O crescimento do uso de agentes autônomos dentro das organizações está transformando a forma como identidades digitais são gerenciadas. Plataformas modernas de Identity Governance and Administration, conhecidas como IGA, estão evoluindo para lidar com um ambiente em que identidades humanas e não humanas coexistem e interagem dentro da mesma infraestrutura tecnológica.
Tradicionalmente, programas de governança de identidade foram projetados para gerenciar acessos de colaboradores, parceiros e fornecedores. No entanto, a expansão da automação e das arquiteturas baseadas em serviços fez com que o número de identidades técnicas crescesse rapidamente. Contas de serviço, integrações entre sistemas, APIs e bots já fazem parte da realidade de muitas organizações.
Com a adoção crescente de agentes de Inteligência Artificial, esse cenário torna-se ainda mais complexo. Esses sistemas podem acessar dados, interagir com aplicações corporativas e executar processos de negócio de forma autônoma. Como resultado, passam a exigir o mesmo nível de governança aplicado a usuários humanos.
Plataformas modernas de IGA ajudam a enfrentar esse desafio ao permitir o gerenciamento estruturado de identidades ao longo de todo o seu ciclo de vida. Isso inclui a criação de identidades, a atribuição de acessos, modificações ao longo do tempo e a revogação de permissões quando essas identidades deixam de ser necessárias.
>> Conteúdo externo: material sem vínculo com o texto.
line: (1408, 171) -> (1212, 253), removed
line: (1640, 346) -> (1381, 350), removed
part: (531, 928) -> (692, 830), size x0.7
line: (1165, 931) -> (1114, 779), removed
Um dos principais benefícios dessas soluções é a automação do provisionamento e do desprovisionamento de acessos. Quando uma nova identidade é criada, seus privilégios podem ser atribuídos automaticamente com base em políticas organizacionais previamente definidas. Da mesma forma, quando uma identidade deixa de ser necessária, seus acessos podem ser revogados de maneira rápida e consistente.
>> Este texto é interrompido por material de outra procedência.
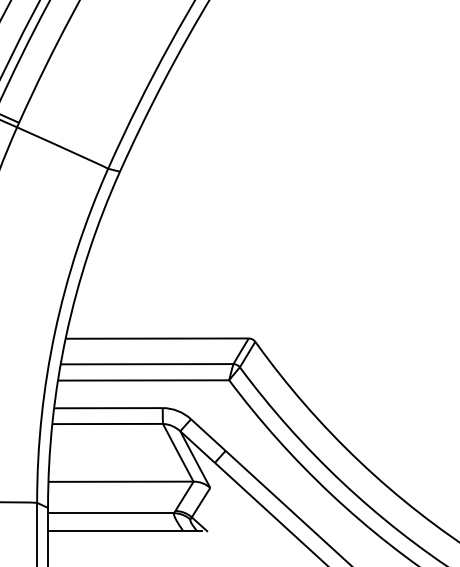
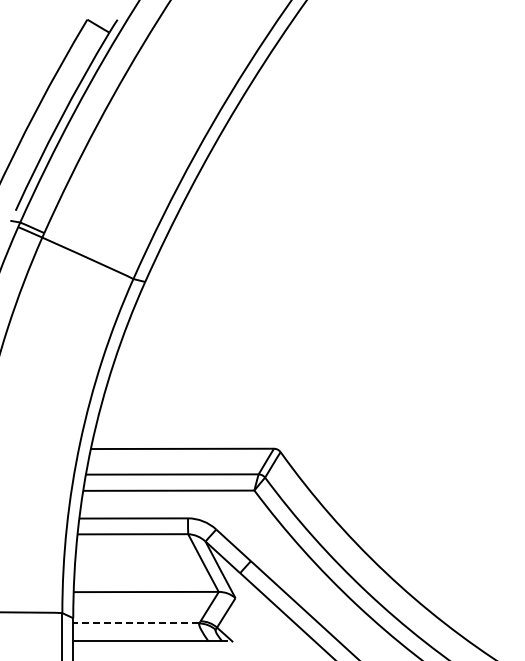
line: (111, 513) -> (136, 623), solid -> dashed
Essa automação reduz significativamente o risco de contas órfãs, privilégios excessivos ou
acessos inconsistentes. Também contribui para simplificar auditorias e processos de conformidade regulatória.
Outro elemento central da governança de identidades é a revisão periódica de acessos. Em muitas organizações, esse processo ainda é realizado manualmente, frequentemente com o uso de planilhas e verificações pontuais. Plataformas modernas permitem transformar essas revisões em campanhas estruturadas e auditáveis, com registros claros das decisões tomadas.
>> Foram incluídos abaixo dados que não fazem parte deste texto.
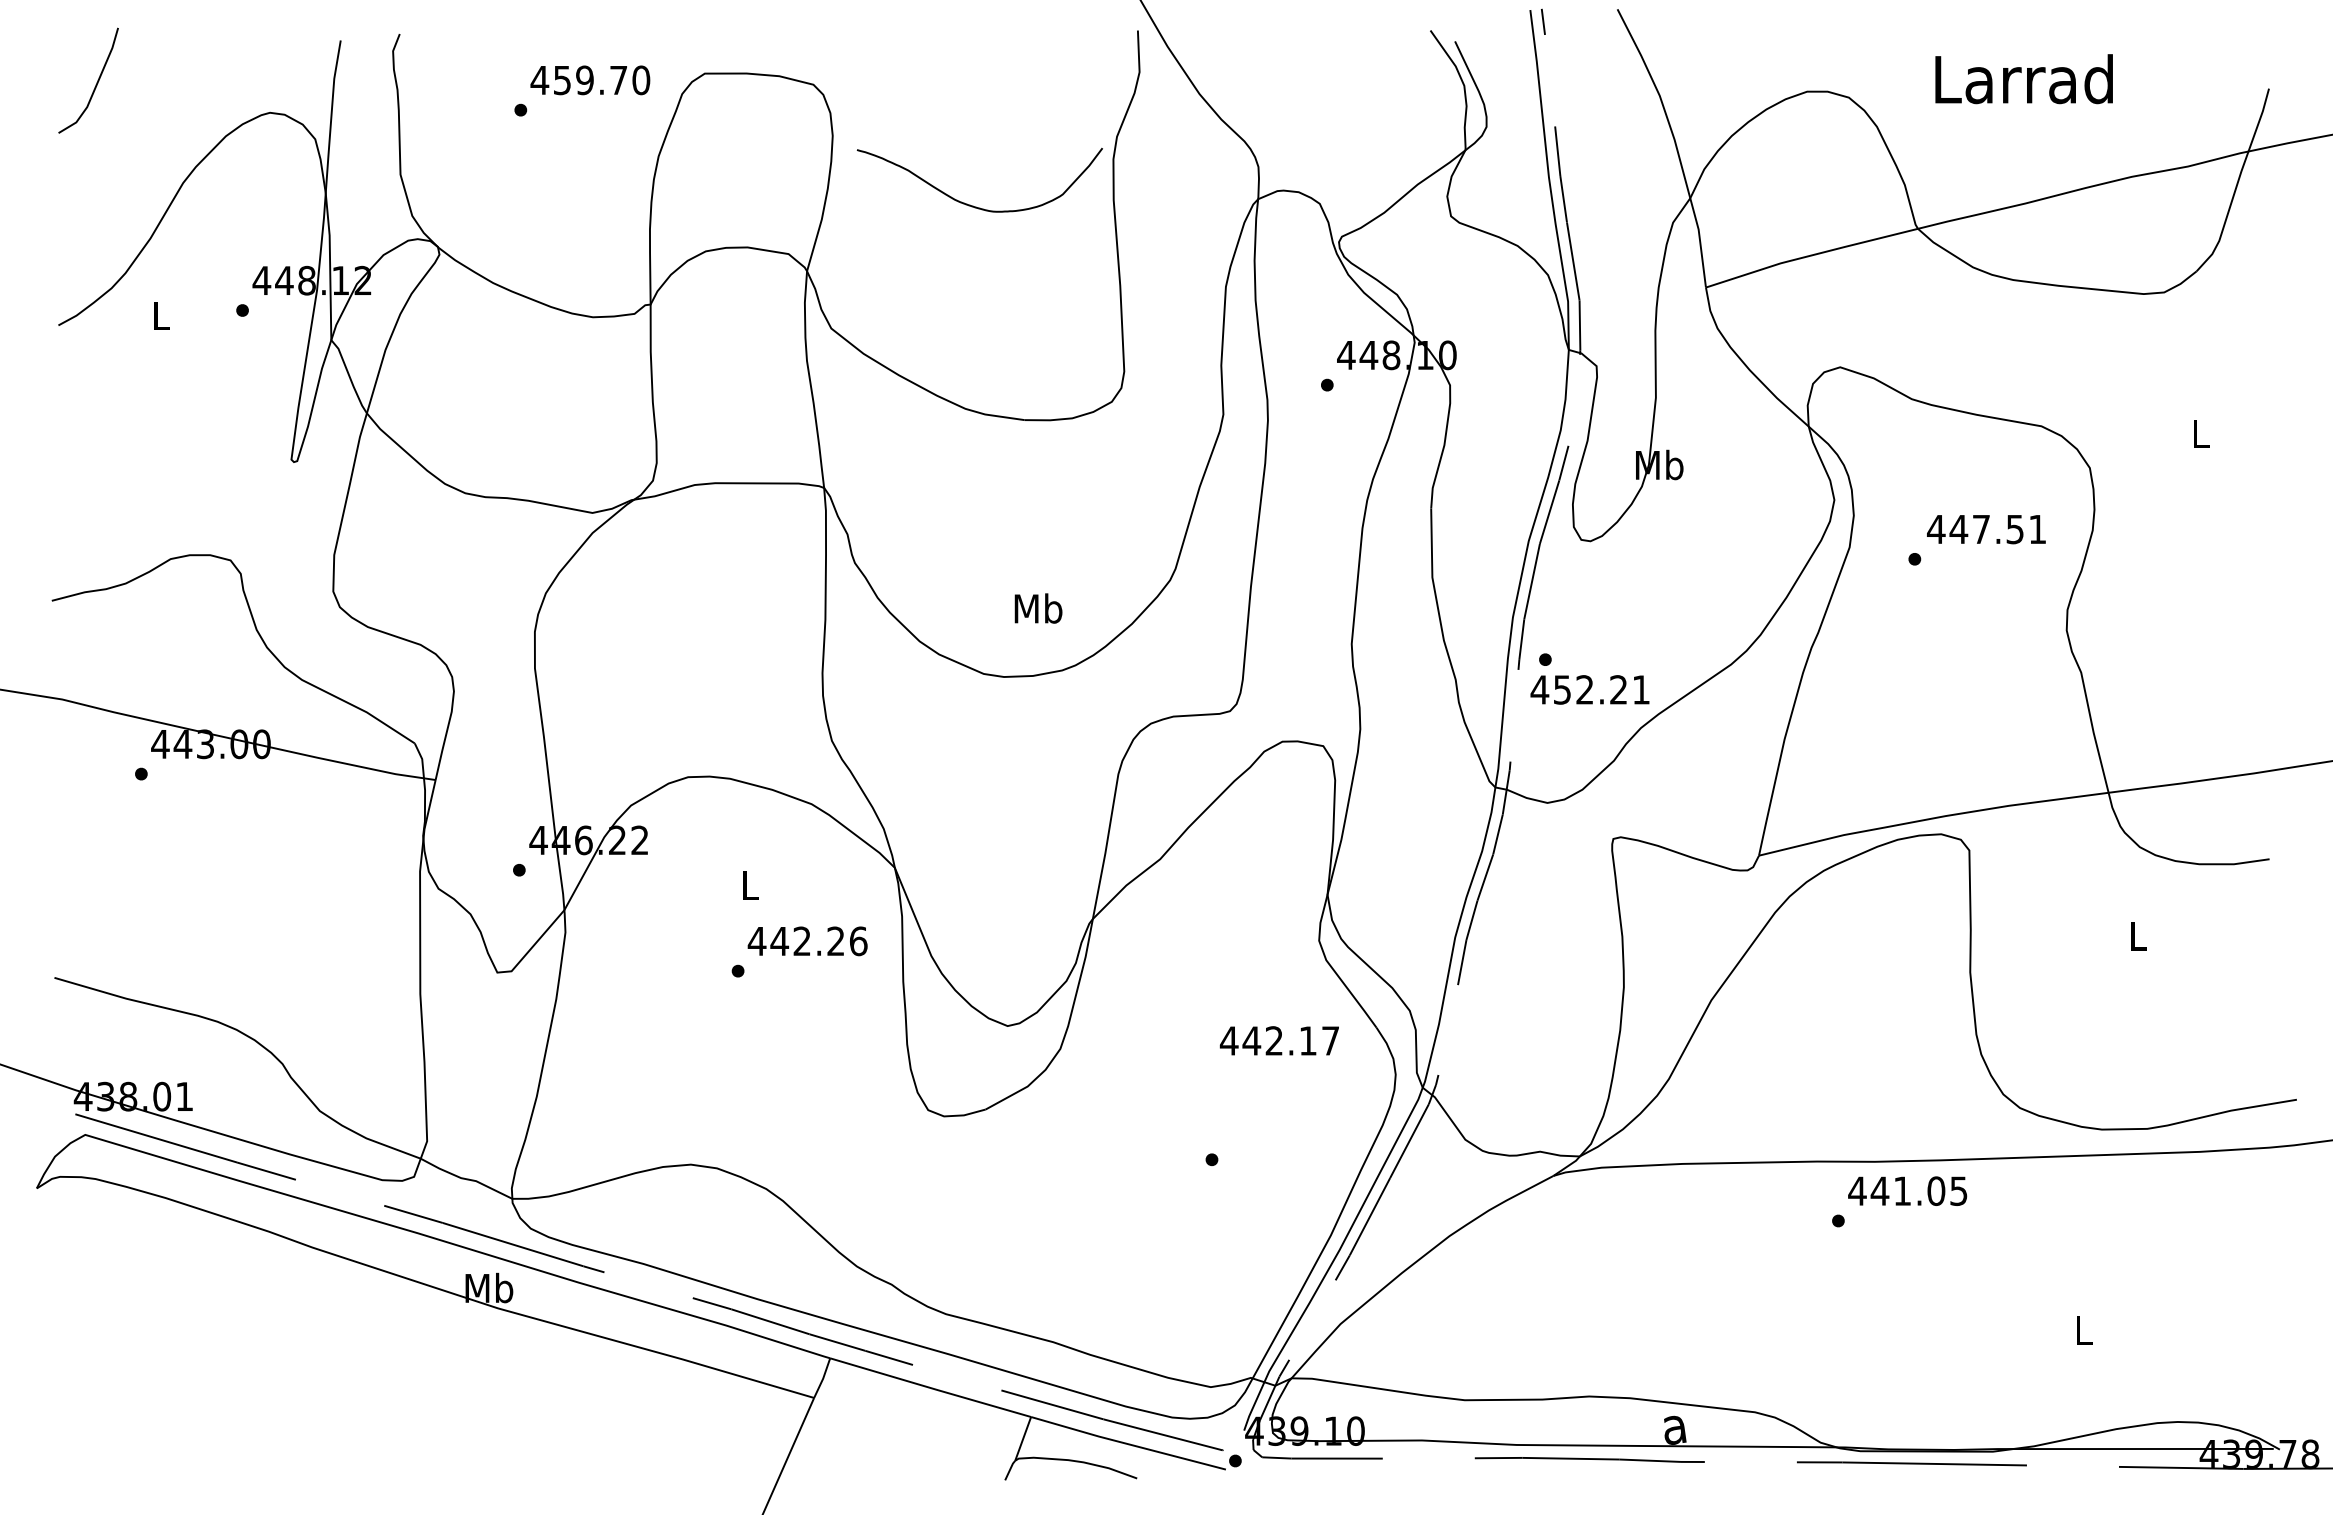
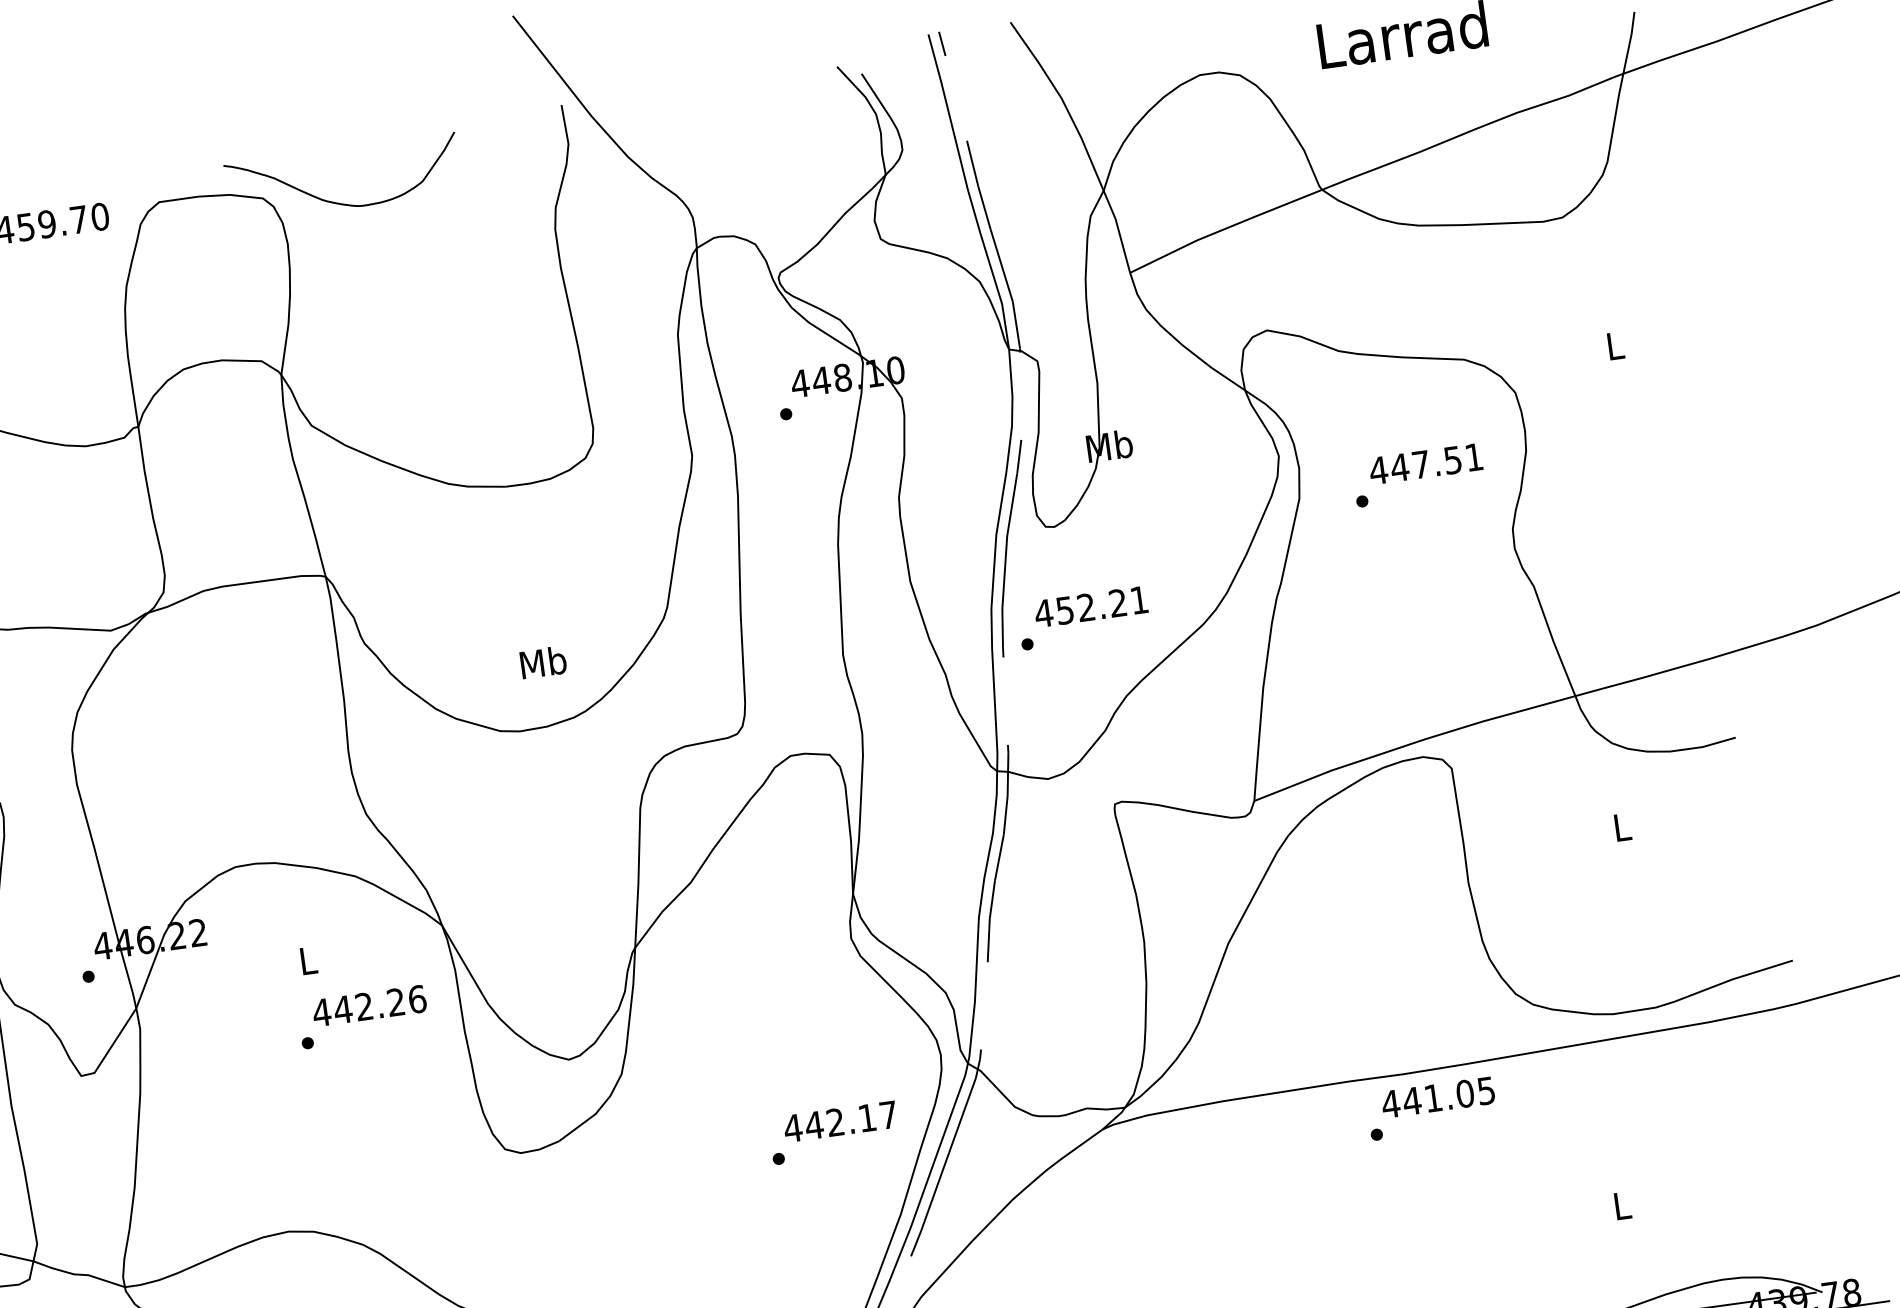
curve: (970, 204) -> (337, 202), moved
text: (1589, 689) -> (1090, 606), moved
text: (1278, 1040) -> (839, 1121), moved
À medida que ambientes digitais se tornam mais complexos, cresce também o papel da Inteligência Artificial na própria governança de identidades. Algoritmos de análise podem examinar padrões de acesso, identificar comportamentos fora do padrão e sugerir permissões mais adequadas com base no uso real dos sistemas.
Esses mecanismos ajudam a reduzir o risco de privilégios excessivos e facilitam a aplicação do princípio do menor privilégio em ambientes dinâmicos. Além disso, a análise comportamental pode contribuir para a detecção precoce de possíveis comprometimentos de contas ou abusos de acesso.
Outra capacidade cada vez mais relevante é a descoberta e classificação de identidades não-humanas. Ferramentas modernas conseguem identificar contas técnicas, integrações automatizadas e outros tipos de identidades digitais que muitas vezes passam despercebidos em ambientes complexos.
Essa visibilidade é fundamental para manter o controle sobre o ecossistema de identidades dentro de uma organização. Em muitos ambientes corporativos, o número de identidades não
humanas já supera o número de usuários humanos.
À medida que agentes de Inteligência Artificial passam a integrar fluxos de trabalho corporativos, essa tendência tende a se intensificar. Garantir visibilidade, controle e governança sobre esse conjunto crescente de identidades digitais torna-se um elemento essencial da estratégia de segurança.
Mais do que uma questão operacional, a governança de identidades passa a desempenhar um papel estratégico na adoção segura de tecnologias emergentes. Organizações que conseguem estruturar esse controle estarão mais bem preparadas para incorporar Inteligência Artificial em seus processos sem comprometer segurança, conformidade ou transparência.